* _What is needed_
Tally the lines below that contain "Silkscreen". The number is the whole answer.

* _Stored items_
════════
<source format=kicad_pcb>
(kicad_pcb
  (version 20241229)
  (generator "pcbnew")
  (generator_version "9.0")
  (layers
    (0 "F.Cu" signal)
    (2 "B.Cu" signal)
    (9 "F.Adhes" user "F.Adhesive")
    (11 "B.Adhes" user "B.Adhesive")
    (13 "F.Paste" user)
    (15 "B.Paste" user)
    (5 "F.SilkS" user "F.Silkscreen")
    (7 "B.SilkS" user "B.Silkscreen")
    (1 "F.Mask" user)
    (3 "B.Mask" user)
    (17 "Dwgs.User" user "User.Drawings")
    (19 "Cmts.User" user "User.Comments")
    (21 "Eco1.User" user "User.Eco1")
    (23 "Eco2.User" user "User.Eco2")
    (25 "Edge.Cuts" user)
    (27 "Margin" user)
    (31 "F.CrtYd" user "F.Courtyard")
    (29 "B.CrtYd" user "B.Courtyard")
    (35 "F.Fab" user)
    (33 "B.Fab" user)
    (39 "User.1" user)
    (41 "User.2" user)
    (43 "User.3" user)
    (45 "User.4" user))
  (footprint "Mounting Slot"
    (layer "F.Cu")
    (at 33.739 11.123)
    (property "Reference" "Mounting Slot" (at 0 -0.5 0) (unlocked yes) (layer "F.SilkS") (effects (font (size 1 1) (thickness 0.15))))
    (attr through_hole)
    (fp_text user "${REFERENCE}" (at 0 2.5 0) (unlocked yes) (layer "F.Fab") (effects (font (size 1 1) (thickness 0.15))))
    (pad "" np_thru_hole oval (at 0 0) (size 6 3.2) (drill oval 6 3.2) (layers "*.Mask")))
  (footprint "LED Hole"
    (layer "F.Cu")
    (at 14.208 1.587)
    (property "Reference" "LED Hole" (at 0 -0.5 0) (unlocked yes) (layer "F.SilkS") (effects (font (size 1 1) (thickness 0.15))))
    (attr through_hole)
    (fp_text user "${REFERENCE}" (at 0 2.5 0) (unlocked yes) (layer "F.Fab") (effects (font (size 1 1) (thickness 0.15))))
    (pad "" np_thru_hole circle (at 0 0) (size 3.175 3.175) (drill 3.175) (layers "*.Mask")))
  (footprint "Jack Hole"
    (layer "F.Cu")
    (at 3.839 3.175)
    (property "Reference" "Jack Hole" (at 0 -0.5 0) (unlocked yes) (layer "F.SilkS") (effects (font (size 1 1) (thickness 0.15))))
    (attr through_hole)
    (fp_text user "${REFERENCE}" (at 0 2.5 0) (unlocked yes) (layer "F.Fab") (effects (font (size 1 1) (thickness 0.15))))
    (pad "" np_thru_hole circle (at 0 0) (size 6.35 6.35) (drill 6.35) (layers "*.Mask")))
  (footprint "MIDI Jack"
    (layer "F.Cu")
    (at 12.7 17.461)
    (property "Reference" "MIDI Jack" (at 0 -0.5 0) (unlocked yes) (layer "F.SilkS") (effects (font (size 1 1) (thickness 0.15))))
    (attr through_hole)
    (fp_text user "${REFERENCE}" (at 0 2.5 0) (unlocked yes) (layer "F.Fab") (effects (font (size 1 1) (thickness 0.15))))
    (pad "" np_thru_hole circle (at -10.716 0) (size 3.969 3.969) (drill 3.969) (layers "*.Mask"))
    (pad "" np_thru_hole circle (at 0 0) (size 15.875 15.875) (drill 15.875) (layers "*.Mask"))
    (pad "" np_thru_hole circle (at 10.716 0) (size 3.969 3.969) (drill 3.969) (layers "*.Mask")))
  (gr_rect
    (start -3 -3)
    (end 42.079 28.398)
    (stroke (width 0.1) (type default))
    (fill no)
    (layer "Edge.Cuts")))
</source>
════════
* _Written response_
2